Asche worked closely with Ukrainian physicists but was only able to hold sporadic discussions with physicists from the western world before 1989. After the opening of the border she worked intensively with English and West German scientists, and this also resulted in a number of joint scientific publications. These emerged in particular from the long-term cooperation with Frederick Koch who was chair at the Technical University of Munich and of Eckehard Schöll, chair at Technische Universität Berlin.

From 1971 to 1979, she headed a working group investigating hot electrons at the AdW, and from December 1990 to 1992 she was head of the department for semiconductor transport at the Central Institute for Electron Physics at the AdW. She was also very active in founding the Paul Drude Institute for Solid State Electronics of the Leibniz Association, where she worked until she retired in 2000.

As the then chairman of the Physikalische Society of Berlin, Wolfgang Richter, wrote about her in 1999:I would like to emphasize here another field in which you have rendered outstanding services. You have rendered outstanding services. I mean the unification of the Berlin physicists after the fall of the Berlin Wall. Already soon after the first contacts of the then East Berlin physicists with the Physikalische Society of Berlin, you acted as a permanent representative on the board of our society. You took over the chairmanship of the board - as the first and so far only woman! - in the years 1994 to 1996.

=== Published work ===
Asche published more than 70 publications in international journals, two of which are review articles that have been cited by many specialists. She worked on three monographs that were published by the Naukowa Dumka publishing house in Kiev and the Springer publishing house in Heidelberg. She also wrote specialist articles for the ABC of Physics published by Brockhaus Verlag and for the Ukrainian encyclopedic dictionary.

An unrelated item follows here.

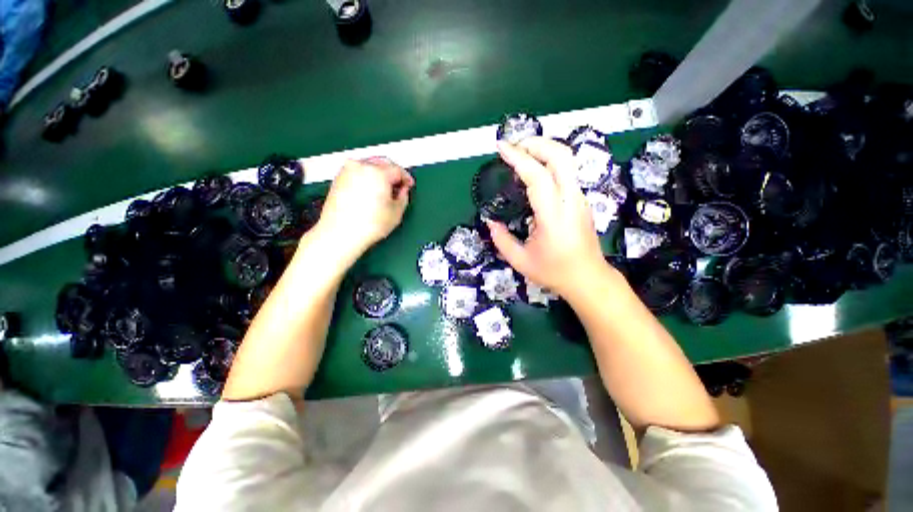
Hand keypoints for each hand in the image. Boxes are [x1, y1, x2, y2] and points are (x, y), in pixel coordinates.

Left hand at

She was also the co-author of three patents and supervised numerous diploma and doctoral theses.

== Selected publications ==
- Asche, M., & Sarbei, O. G. (1984). The Role of Electron‐Hole Interaction in the Cooling Process of Highly Excited Carriers. Physica Status Solidi B, 126(2), 607-616.
- Asche, M. (1985). Multivalued distributions of hot electrons between equivalent valleys. Hot-Electron Transport in Semiconductors, 149-176.
- Asche, M., & Sarbei, O. G. (1987). Nonequilibrium dynamics of carriers and phonons in GaAs after high excitation by short time laser pulses. Physica Status Solidi B, 141(2), 487-491.
- Asche, M. (1991). Hot electrons—Electron-phonon interaction. In Festkörperprobleme 31 (pp. 279–295). Springer, Berlin, Heidelberg.
- Asche, M. (1993). Hot Electrons in -Doped GaAs. NATO ASI SERIES B PHYSICS, 307, 317-317.
- Asche, M., Canali, C., Constant, E., Hess, K., Iafrate, G. J., Komijama, S., ... & Pozhela, Y. K. (2006). Hot-electron transport in semiconductors (Vol. 58). Springer Science & Business Media.